回到酒店,打开手机,第一眼看到的就是陈阳这条信息。
他没有回复,却立刻拨通了老周的电话。
老周在电话里把陈阳的一举一动、一言一行原原本本地说了:提前到达、仔细观察、规范交接、不多言、不打听、不急躁、做完事还默默守了一会儿,全程稳重得不像一个年轻人。
沈先生听完,沉默了几秒,轻轻说了一句:
“我知道了。”
挂掉电话,沈先生心里那道最后防线,彻底为陈阳敞开了。
他这一生,见过太多聪明外露的人,见过太多急于表现的人,见过太多一遇到责任就往后缩的人,却极少见到像陈阳这样——被托付时不推、做事时不慌、做完时不炫耀、守密时不多嘴、细节上不马虎、关键时不掉链的人。
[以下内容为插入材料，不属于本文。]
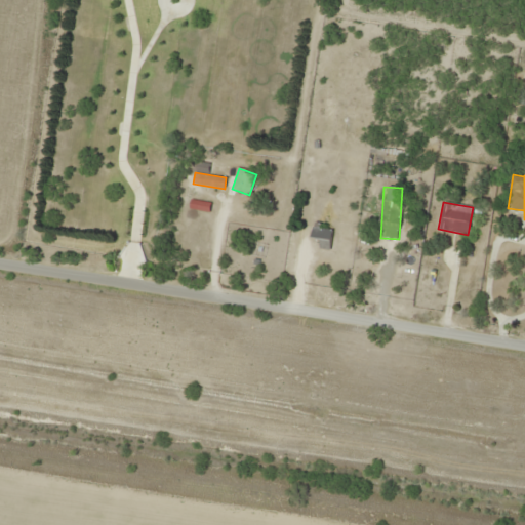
[(331,227),(313,226),(312,247),(330,247),(331,227)]
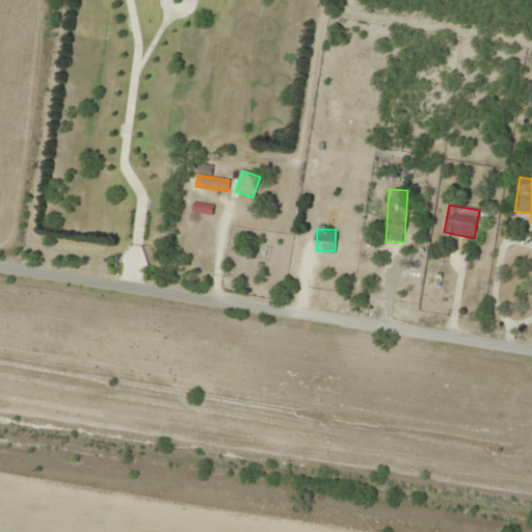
All buildings are outlined.
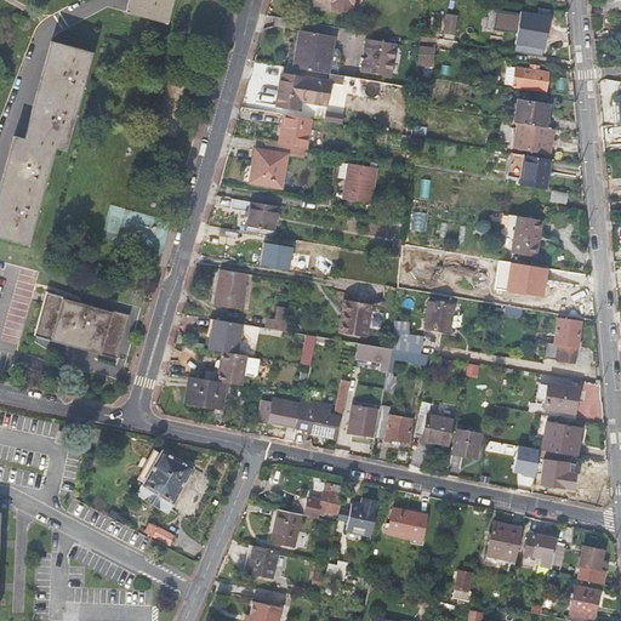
[(131,0),(129,11),(166,23),(171,0),(131,0)]
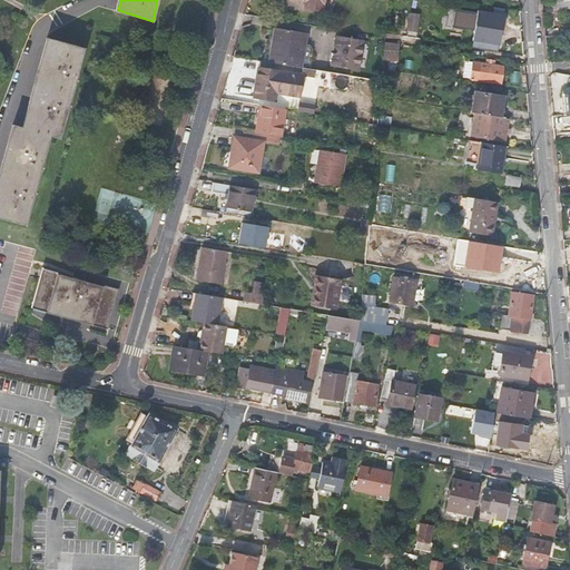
[(302,0),(306,1),(305,8),(323,10),(324,0),(302,0)]
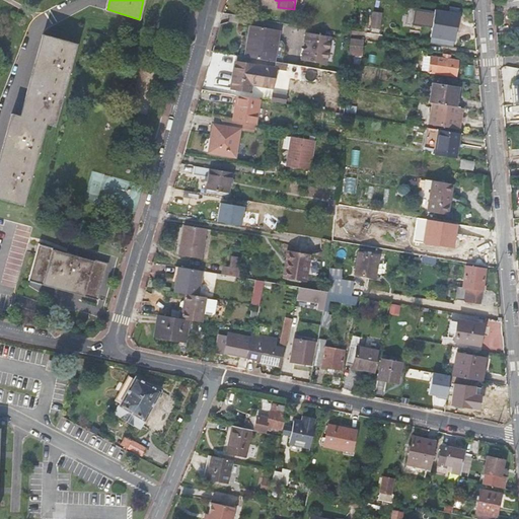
[(518,0),(514,0),(504,1),(505,9),(518,7),(518,0)]
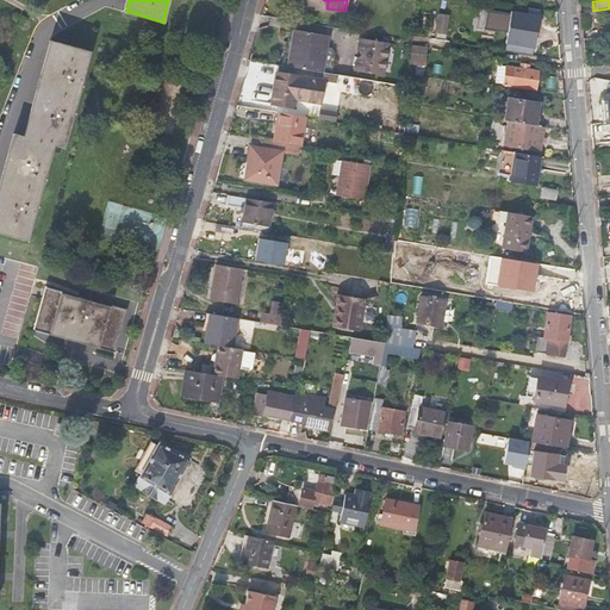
[(452,14),(440,12),(436,31),(448,32),(452,14)]
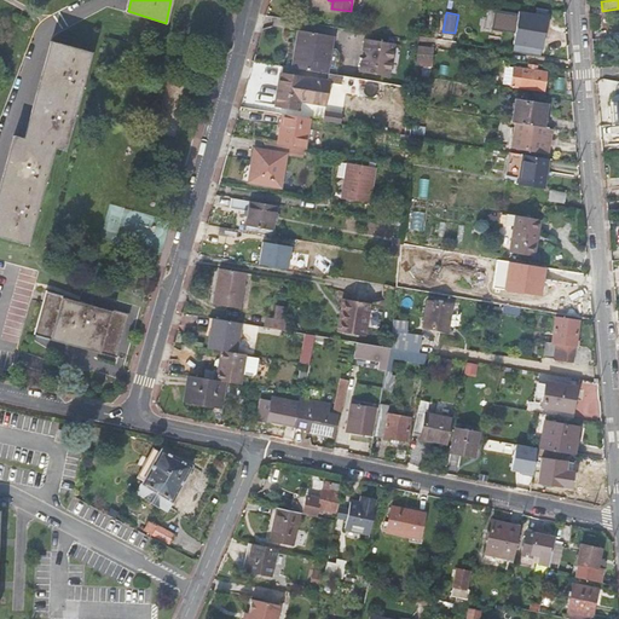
[(543,48),(548,17),(519,12),(514,44),(543,48)]
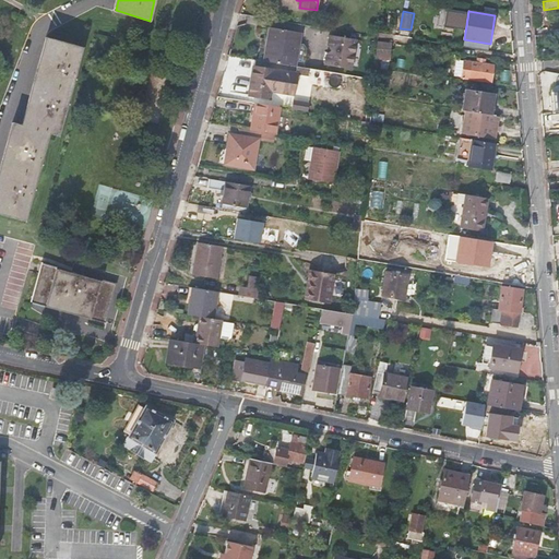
[(294,66),(297,52),(299,32),(270,26),(263,61),(294,66)]
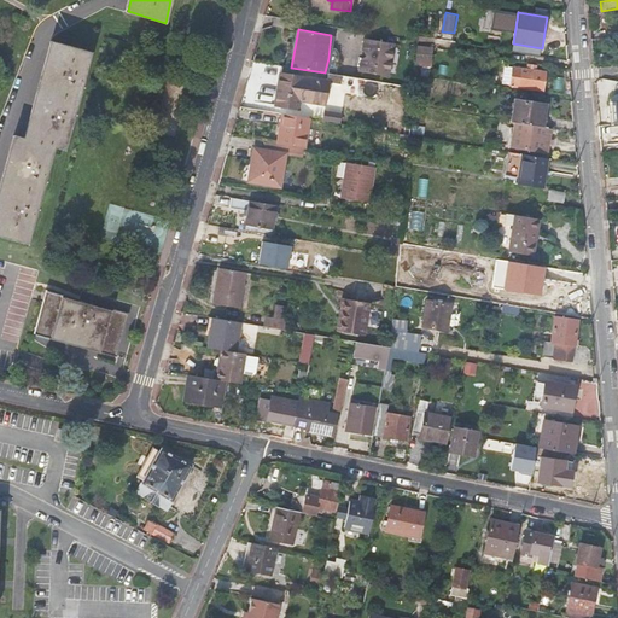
[(375,34),(373,50),(415,57),(417,44),(417,42),(417,40),(375,34)]
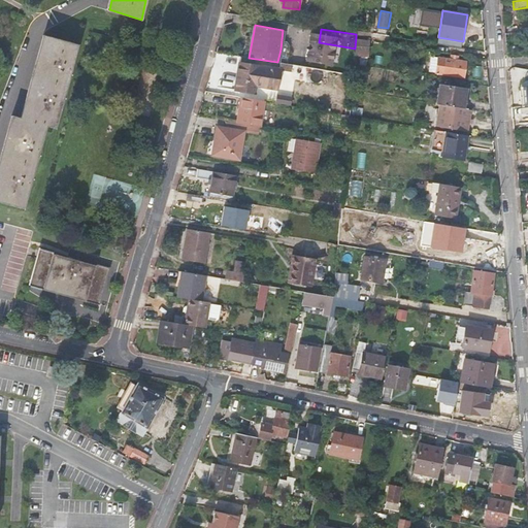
[(6,142),(0,164),(0,201),(24,208),(41,144),(46,125),(55,127),(76,52),(77,44),(45,35),(22,119),(13,116),(6,142)]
对沈先生而言,能力可以培养,人脉可以积累,但一颗稳得住、靠得住、信得过的心,是最难得的东西。
那天夜里,沈先生在心里默默做了一个决定。
从这一件事起,陈阳不再是那个“跟着我快一年、还算老实”的普通下属。
他是沈先生可以放心托付私事、要事、关键事的人。
第二天沈先生回到公司,见到陈阳时,没有过多表扬,只是轻轻拍了拍他的肩膀,说了四个字:
“做得很好。”
可就是这四个字,分量比任何奖励都重。
自那以后,沈先生出门会带上他,重要文件会交给他,关键场合会让他在场,私密的事会放心让他去办。公司上下都看得明白——陈阳,真正走进了沈先生的心腹圈。
而这一切的起点,不过是深秋夜里,一趟不起眼的送货之路。
一件小事,见人心;一次托付,定终身。